O correto dimensionamento dos riscos judiciais, favorecidas por uma segurança jurídica aqui entendida, pela previsibilidade das decisões judiciais, mediante expertise em jurimetria e perfeito alinhamento do contrato de seguro-garantia, reduzem os recursos destinados ao provisionamento [4], além de otimizar o fluxo de caixa das empresas,  liberando-se recursos para o crescimento do negócio, com o acréscimo de riquezas.

Por ser automaticamente conversível em dinheiro ao final do feito executivo, o seguro-garantia judicial acarreta a harmonização entre o princípio da máxima eficácia da execução para o credor e o princípio da menor onerosidade para o executado, a aprimorar consideravelmente as bases do sistema de penhora judicial e a ordem de gradação legal de bens penhoráveis, conferindo maior proporcionalidade aos meios de satisfação do crédito ao exequente.

*Foto:  Free-Photos por Pixabay (Imagem ilustrativa)

 

Notas:

[1] Conforme matéria e julgados citados na matéria “Carta de fiança e seguro-garantia judicial devem ser ressarcidos pelo Fisco” publicada em 7/7/2021, editado pelo repórter Jose Higídio. Disponível em: https://www.conjur.com.br/2021-set-07/estado-ressarcir-gastos-carta-fianca-seguro-garantia. Capturado em 19/01/22.

[2] BRASIL. Ministério da Fazenda. Portaria nº 164, de 27 de fevereiro de 2014. Regulamenta o oferecimento e a aceitação do seguro garantia judicial para execução fiscal e seguro garantia parcelamento administrativo fiscal para débitos inscritos em dívida ativa da União (DAU) e do Fundo de Garantia do Tempo de Serviço (FGTS). Disponível em: https://www.gov.br/pgfn/pt-br/servicos/orientacoes-contribuintes/legislacao/portaria-pgfn-n-164_2014.pdf/view.

[3] No REsp n. 1.844.935-SP, uma empresa metalúrgica conseguiu a substituição de um depósito judicial em dinheiro, no valor de R$ 17 milhões, por outra modalidade de garantia, o seguro-garantia, nos autos de uma anulação de débito fiscal.
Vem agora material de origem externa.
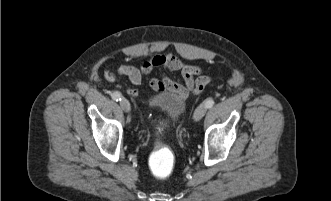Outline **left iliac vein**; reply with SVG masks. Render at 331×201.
I'll return each instance as SVG.
<instances>
[{
    "label": "left iliac vein",
    "instance_id": "1",
    "mask_svg": "<svg viewBox=\"0 0 331 201\" xmlns=\"http://www.w3.org/2000/svg\"><path fill=\"white\" fill-rule=\"evenodd\" d=\"M207 109H206V106L201 104L199 105L195 112H194V115H193V119L194 121H199L200 119H202V117L205 115Z\"/></svg>",
    "mask_w": 331,
    "mask_h": 201
}]
</instances>
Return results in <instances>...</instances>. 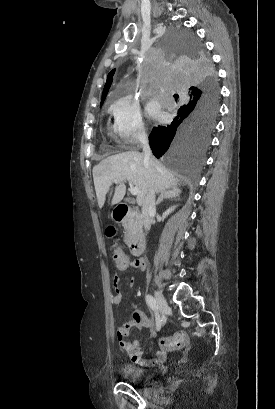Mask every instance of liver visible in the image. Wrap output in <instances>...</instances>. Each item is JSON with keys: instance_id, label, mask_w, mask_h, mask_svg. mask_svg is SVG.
I'll list each match as a JSON object with an SVG mask.
<instances>
[{"instance_id": "obj_1", "label": "liver", "mask_w": 275, "mask_h": 409, "mask_svg": "<svg viewBox=\"0 0 275 409\" xmlns=\"http://www.w3.org/2000/svg\"><path fill=\"white\" fill-rule=\"evenodd\" d=\"M93 180L95 184L96 196L99 209L104 207L106 194L111 188L114 178H118V184L115 188L111 205H116V202L122 200L126 186L124 180H130L135 184L136 188H140L137 194L138 205H143V200L148 192V168L144 162V154L137 150H128L121 154H113L103 158L99 164L93 166ZM155 188L157 192H164L165 188L176 186L179 178H176L169 168H166L160 160L154 158V174H152Z\"/></svg>"}]
</instances>
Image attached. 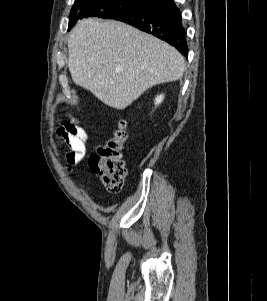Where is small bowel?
<instances>
[{
  "instance_id": "1",
  "label": "small bowel",
  "mask_w": 267,
  "mask_h": 301,
  "mask_svg": "<svg viewBox=\"0 0 267 301\" xmlns=\"http://www.w3.org/2000/svg\"><path fill=\"white\" fill-rule=\"evenodd\" d=\"M57 134L69 147L70 151L66 157L68 165L73 166L80 162L85 155L88 140L86 130L73 119L65 122L63 126L57 130Z\"/></svg>"
}]
</instances>
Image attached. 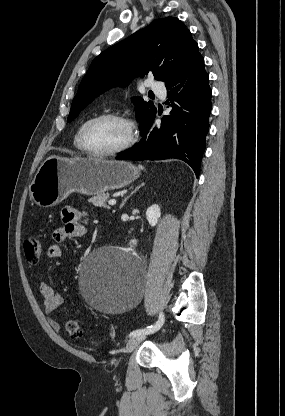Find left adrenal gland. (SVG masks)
I'll return each instance as SVG.
<instances>
[{
  "label": "left adrenal gland",
  "mask_w": 285,
  "mask_h": 416,
  "mask_svg": "<svg viewBox=\"0 0 285 416\" xmlns=\"http://www.w3.org/2000/svg\"><path fill=\"white\" fill-rule=\"evenodd\" d=\"M142 186H145L144 182H141V186H137V188H135L134 192H131V194H129V196H127V198H124L120 208H123L124 204H126L128 198H130V196H132V194H135V192H138V190H140V188H142Z\"/></svg>",
  "instance_id": "1"
}]
</instances>
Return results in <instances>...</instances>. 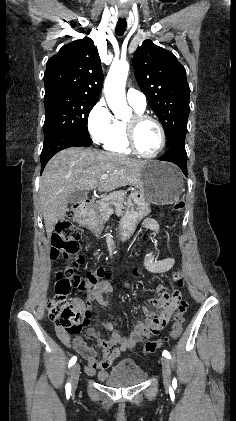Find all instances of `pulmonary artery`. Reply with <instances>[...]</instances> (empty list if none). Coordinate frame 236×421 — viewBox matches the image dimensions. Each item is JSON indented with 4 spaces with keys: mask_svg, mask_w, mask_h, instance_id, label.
Returning <instances> with one entry per match:
<instances>
[{
    "mask_svg": "<svg viewBox=\"0 0 236 421\" xmlns=\"http://www.w3.org/2000/svg\"><path fill=\"white\" fill-rule=\"evenodd\" d=\"M127 100L130 105L133 107L144 110L147 106L146 98L145 96L140 93L139 91H136L134 89H129L127 92Z\"/></svg>",
    "mask_w": 236,
    "mask_h": 421,
    "instance_id": "obj_1",
    "label": "pulmonary artery"
}]
</instances>
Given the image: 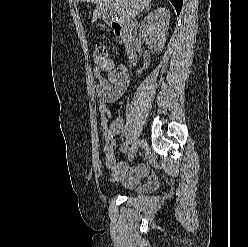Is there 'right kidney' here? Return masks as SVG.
Returning <instances> with one entry per match:
<instances>
[{
  "label": "right kidney",
  "instance_id": "ca27d5eb",
  "mask_svg": "<svg viewBox=\"0 0 248 247\" xmlns=\"http://www.w3.org/2000/svg\"><path fill=\"white\" fill-rule=\"evenodd\" d=\"M169 20V10L157 8L151 11L141 23L139 37L157 53H160L164 48Z\"/></svg>",
  "mask_w": 248,
  "mask_h": 247
}]
</instances>
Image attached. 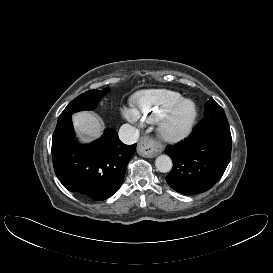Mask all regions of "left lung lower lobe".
Listing matches in <instances>:
<instances>
[{
  "mask_svg": "<svg viewBox=\"0 0 273 273\" xmlns=\"http://www.w3.org/2000/svg\"><path fill=\"white\" fill-rule=\"evenodd\" d=\"M232 138L226 119H203L187 139L165 152L173 161L168 185L182 194L210 189L223 175L231 156Z\"/></svg>",
  "mask_w": 273,
  "mask_h": 273,
  "instance_id": "obj_1",
  "label": "left lung lower lobe"
}]
</instances>
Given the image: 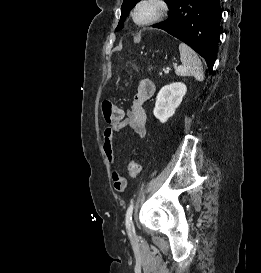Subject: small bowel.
Wrapping results in <instances>:
<instances>
[{
  "instance_id": "obj_1",
  "label": "small bowel",
  "mask_w": 261,
  "mask_h": 273,
  "mask_svg": "<svg viewBox=\"0 0 261 273\" xmlns=\"http://www.w3.org/2000/svg\"><path fill=\"white\" fill-rule=\"evenodd\" d=\"M156 91L155 84L148 78H143L139 81L137 93L133 99L131 107L125 112V116L115 124L108 126L104 131L103 149L106 158L110 165H115L116 156L113 147L114 135L124 128H130L132 132L139 138L146 135L147 114L145 109L146 102L153 97ZM112 180L114 189L117 192H122L117 189L116 183L118 180H126L118 171L112 172Z\"/></svg>"
}]
</instances>
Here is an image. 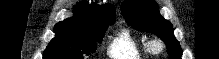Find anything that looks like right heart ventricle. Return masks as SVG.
Returning <instances> with one entry per match:
<instances>
[{
    "mask_svg": "<svg viewBox=\"0 0 219 59\" xmlns=\"http://www.w3.org/2000/svg\"><path fill=\"white\" fill-rule=\"evenodd\" d=\"M151 53L148 42L127 29H121L108 46V55L112 59H143Z\"/></svg>",
    "mask_w": 219,
    "mask_h": 59,
    "instance_id": "obj_1",
    "label": "right heart ventricle"
}]
</instances>
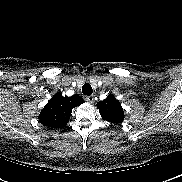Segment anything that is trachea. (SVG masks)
Returning a JSON list of instances; mask_svg holds the SVG:
<instances>
[{"label":"trachea","mask_w":182,"mask_h":182,"mask_svg":"<svg viewBox=\"0 0 182 182\" xmlns=\"http://www.w3.org/2000/svg\"><path fill=\"white\" fill-rule=\"evenodd\" d=\"M92 92H93V89H92V86L89 83H85L82 86V93L84 95L90 96L92 94Z\"/></svg>","instance_id":"obj_1"}]
</instances>
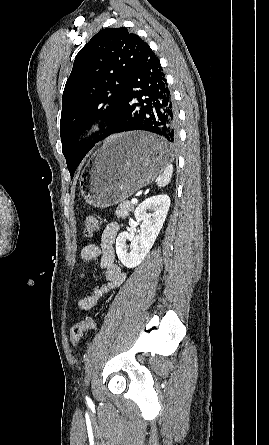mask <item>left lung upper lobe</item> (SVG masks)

Em razão da epidemia da Covid-19, havia a necessidade de liberação daquele montante para uso nas atividades empresariais da metalúrgica.   

[4] O principio da competência, nos meios contábeis estabelece que todas as receitas (vendas) e despesas sejam consideradas dentro do período em que se realizaram, mesmo que não tenham sido pagas (despesas) ou recebidas (vendas). Deste modo, provisões são os valores estimados pelas empresas que reduzem o seu ativo, ou incrementam o seu passivo, modificando (reduzindo) o valor do patrimônio líquido da entidade. Provisões judiciais, não é o valor pedido pelo autor, mas sim a estimativa do valor a ser efetivamente desembolsado pela empresa demandada na fase de execução da sentença.